8. A nucleic acid molecule encoding a functionally truncated GDE polypeptide according to any one of claims 1 to 7.

9. - Promoter; - Introns as needed; - The nucleic acid molecule according to claim 8; and - Polyadenylation signal An expression cassette comprising, preferably, in this order.

10. A vector comprising the nucleic acid molecule described in claim 8 or the expression cassette described in claim 9, particularly a viral vector.

11. The vector according to claim 10, which is an AAV vector.

12. Isolated cells transformed with the nucleic acid molecule described in claim 8, the expression cassette described in claim 9, or the vector described in claims 10 to 11, wherein the cells are, in particular, liver cells, muscle cells, cardiac cells, or CNS cells.

13. A functional truncated GDE polypeptide according to any one of claims 1 to 7, a nucleic acid molecule according to claim 8, an expression cassette according to claim 9, a vector according to claims 10 to 11, or a cell according to claim 12, for use as a pharmaceutical.

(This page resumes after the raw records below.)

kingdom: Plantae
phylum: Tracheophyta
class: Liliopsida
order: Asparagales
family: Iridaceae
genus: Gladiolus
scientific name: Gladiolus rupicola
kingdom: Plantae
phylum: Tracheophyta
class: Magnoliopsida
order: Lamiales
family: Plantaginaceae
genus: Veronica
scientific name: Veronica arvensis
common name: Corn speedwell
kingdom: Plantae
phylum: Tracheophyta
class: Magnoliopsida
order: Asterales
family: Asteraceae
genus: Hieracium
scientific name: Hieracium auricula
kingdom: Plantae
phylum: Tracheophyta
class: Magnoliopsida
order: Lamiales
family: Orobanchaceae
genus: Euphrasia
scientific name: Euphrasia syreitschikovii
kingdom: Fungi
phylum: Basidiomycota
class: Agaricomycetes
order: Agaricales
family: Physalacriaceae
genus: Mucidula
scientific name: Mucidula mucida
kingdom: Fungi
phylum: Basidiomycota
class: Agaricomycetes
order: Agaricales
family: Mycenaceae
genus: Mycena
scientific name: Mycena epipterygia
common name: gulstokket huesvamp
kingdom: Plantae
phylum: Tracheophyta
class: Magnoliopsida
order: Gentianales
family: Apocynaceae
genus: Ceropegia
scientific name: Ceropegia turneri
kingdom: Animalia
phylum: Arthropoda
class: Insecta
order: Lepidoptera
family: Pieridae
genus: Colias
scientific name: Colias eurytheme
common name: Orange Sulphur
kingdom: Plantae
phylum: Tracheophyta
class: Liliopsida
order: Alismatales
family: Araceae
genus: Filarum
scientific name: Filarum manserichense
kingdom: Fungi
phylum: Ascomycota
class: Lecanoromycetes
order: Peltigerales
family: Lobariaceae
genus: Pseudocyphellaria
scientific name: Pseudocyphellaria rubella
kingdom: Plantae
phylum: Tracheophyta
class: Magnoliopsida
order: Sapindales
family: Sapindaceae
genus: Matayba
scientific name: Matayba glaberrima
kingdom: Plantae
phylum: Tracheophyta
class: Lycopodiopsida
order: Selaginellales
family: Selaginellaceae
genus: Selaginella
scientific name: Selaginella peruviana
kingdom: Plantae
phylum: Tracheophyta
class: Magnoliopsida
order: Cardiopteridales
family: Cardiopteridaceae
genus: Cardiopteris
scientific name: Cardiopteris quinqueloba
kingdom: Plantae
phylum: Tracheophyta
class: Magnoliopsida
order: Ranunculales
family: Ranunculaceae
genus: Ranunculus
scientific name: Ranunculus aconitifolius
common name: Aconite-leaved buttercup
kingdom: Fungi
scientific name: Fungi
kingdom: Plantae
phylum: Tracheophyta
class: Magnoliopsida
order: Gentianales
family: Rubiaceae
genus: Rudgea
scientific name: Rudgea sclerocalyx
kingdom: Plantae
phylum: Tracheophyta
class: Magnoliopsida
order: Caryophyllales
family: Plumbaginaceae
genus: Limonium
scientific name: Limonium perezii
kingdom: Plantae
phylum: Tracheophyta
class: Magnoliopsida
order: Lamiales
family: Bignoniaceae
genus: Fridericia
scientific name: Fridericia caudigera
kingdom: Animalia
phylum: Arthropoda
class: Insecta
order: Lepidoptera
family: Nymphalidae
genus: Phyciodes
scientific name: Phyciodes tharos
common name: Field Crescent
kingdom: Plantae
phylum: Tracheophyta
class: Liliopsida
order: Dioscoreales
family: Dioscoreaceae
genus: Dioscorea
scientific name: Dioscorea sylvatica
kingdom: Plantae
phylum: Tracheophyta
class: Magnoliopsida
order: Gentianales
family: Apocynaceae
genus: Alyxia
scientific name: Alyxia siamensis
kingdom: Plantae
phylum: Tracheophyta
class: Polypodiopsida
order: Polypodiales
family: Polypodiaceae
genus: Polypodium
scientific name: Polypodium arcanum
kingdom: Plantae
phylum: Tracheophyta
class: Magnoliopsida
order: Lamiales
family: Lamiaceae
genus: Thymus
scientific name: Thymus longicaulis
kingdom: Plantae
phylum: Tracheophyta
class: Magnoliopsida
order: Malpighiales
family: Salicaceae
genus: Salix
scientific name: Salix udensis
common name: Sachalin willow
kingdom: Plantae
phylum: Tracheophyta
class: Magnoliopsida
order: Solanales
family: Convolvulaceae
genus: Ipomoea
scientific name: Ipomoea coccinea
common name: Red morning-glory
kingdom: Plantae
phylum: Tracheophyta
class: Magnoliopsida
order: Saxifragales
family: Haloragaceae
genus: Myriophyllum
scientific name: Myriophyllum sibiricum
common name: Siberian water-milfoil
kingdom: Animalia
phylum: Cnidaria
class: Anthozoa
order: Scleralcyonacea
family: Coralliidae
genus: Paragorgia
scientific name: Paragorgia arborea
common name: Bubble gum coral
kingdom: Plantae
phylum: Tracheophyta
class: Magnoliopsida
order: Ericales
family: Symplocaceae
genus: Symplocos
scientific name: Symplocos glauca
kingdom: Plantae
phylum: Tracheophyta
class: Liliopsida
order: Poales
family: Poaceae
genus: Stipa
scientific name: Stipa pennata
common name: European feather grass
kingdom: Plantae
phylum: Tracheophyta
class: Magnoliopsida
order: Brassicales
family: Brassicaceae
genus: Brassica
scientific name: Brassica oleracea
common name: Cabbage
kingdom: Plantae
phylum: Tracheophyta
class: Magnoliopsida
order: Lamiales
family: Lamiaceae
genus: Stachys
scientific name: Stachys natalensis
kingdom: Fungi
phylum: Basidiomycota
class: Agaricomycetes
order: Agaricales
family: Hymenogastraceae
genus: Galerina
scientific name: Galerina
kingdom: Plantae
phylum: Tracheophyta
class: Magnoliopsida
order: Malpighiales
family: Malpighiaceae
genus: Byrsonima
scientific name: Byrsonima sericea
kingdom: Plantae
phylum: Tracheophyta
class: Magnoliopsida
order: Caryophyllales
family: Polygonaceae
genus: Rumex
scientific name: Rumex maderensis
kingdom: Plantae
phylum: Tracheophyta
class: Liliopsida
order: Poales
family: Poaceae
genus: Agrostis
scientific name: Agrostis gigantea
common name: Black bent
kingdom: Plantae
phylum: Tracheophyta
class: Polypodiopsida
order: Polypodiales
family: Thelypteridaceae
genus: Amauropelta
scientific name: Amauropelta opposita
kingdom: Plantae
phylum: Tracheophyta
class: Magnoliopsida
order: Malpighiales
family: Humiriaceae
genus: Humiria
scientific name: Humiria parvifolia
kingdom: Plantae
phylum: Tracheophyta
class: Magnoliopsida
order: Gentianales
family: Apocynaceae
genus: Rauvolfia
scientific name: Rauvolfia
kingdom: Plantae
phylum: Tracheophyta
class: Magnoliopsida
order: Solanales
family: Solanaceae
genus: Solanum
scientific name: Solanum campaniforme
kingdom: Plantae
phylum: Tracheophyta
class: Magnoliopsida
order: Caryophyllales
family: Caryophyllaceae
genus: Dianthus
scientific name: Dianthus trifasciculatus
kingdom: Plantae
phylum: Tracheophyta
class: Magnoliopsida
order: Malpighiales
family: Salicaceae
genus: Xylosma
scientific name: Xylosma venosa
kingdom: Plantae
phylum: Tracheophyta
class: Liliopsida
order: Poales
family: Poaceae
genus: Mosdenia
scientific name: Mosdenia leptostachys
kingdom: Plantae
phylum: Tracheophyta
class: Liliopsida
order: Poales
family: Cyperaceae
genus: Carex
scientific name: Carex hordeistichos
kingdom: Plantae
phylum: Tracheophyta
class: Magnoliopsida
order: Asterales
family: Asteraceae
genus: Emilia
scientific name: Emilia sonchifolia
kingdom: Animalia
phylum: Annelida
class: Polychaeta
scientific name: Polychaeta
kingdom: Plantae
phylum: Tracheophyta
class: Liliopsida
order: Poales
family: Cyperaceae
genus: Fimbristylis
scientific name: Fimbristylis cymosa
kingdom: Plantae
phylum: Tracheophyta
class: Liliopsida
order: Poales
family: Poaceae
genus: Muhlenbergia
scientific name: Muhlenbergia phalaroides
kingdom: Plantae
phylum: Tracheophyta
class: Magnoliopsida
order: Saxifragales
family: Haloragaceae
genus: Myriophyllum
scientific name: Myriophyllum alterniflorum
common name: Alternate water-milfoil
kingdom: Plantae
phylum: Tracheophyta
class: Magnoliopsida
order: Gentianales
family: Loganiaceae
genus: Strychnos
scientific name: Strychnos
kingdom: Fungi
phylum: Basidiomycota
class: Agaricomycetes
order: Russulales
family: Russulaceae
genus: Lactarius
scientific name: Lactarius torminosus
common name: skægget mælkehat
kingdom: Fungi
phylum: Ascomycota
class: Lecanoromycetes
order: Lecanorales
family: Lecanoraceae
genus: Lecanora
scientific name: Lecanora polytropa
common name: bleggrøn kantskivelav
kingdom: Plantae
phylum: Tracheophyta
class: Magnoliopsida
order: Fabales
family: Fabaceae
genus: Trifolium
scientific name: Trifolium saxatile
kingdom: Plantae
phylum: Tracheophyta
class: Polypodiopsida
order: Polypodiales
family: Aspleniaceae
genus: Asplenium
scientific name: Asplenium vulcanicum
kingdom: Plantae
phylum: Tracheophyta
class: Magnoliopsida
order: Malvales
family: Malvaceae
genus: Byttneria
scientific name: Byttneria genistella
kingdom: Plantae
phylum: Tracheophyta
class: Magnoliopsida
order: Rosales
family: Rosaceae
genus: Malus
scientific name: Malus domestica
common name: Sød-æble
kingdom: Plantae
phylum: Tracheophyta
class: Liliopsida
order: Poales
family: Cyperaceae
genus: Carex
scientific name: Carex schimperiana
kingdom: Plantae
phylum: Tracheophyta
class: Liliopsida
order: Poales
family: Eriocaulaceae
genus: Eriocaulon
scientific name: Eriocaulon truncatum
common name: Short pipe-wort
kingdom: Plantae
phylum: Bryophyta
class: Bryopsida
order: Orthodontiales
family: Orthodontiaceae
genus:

14. A functional truncated GDE polypeptide according to any one of claims 1 to 7, a nucleic acid molecule according to claim 8, an expression cassette according to claim 9, a vector according to claims 10 to 11, or a cell according to claim 12, for use in a method for treating a disease caused by a mutation in the AGL gene encoding GDE.

15. A functional truncated GDE polypeptide according to any one of claims 1 to 7, a nucleic acid molecule according to claim 8, an expression cassette according to claim 9, a vector according to claims 10 to 11, or a cell according to claim 12, for use in a method for treating GSDIII (German disease coliformis).